● WHAT IS NEEDED:
The answer must be every line of the records below that contains the word "pixels".

[Document layout analysis data]
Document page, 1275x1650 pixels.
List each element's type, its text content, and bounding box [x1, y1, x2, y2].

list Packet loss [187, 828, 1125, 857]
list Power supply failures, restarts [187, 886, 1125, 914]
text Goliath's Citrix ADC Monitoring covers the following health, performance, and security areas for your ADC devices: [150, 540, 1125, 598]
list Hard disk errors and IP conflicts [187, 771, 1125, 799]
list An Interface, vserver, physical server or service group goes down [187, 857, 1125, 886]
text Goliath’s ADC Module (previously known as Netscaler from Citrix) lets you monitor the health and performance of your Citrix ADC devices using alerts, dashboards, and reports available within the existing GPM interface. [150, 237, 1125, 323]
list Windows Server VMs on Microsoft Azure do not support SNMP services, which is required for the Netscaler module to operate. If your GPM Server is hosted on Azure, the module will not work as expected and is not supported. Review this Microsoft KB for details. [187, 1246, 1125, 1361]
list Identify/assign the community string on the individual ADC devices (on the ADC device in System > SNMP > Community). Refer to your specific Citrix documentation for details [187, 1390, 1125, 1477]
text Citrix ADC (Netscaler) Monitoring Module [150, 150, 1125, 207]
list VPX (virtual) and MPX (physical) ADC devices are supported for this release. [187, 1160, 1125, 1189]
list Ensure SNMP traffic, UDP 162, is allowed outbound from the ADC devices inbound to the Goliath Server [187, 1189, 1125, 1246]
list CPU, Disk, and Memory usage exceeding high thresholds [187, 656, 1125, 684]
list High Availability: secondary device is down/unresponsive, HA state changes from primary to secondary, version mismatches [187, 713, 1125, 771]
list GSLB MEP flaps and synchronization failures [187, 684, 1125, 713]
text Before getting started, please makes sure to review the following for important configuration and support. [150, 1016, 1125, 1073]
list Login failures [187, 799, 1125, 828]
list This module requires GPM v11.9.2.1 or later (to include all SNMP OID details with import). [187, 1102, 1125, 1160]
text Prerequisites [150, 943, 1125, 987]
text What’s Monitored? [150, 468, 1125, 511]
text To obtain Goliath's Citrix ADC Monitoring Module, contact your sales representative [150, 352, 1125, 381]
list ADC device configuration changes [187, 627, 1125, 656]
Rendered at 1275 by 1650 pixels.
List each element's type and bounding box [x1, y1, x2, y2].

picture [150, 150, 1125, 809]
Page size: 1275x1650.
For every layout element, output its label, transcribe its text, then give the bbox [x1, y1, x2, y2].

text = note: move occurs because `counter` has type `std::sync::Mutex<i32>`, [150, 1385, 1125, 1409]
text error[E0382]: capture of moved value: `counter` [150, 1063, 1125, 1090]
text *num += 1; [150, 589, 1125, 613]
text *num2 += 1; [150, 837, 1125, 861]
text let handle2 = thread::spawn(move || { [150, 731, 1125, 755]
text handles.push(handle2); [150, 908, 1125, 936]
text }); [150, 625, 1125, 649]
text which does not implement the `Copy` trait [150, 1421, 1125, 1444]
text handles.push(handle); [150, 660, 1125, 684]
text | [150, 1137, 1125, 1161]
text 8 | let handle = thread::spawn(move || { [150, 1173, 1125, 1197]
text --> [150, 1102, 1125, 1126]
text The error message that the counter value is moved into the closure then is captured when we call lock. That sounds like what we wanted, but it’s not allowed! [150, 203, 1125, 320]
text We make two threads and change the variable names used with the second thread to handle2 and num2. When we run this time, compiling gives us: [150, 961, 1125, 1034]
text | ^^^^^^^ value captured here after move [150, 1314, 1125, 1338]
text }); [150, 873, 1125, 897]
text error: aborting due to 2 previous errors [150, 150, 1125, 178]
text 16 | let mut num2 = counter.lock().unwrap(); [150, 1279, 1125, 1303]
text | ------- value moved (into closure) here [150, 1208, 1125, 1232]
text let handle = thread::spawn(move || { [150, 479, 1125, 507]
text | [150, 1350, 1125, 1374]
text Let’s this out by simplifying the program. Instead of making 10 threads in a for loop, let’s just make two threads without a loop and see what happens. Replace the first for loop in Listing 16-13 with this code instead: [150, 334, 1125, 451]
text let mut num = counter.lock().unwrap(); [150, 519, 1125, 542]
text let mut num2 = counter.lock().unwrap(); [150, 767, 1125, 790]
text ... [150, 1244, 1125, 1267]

● ANSWER AREA:
Document page, 1275x1650 pixels.
Rendered at 1275 by 1650 pixels.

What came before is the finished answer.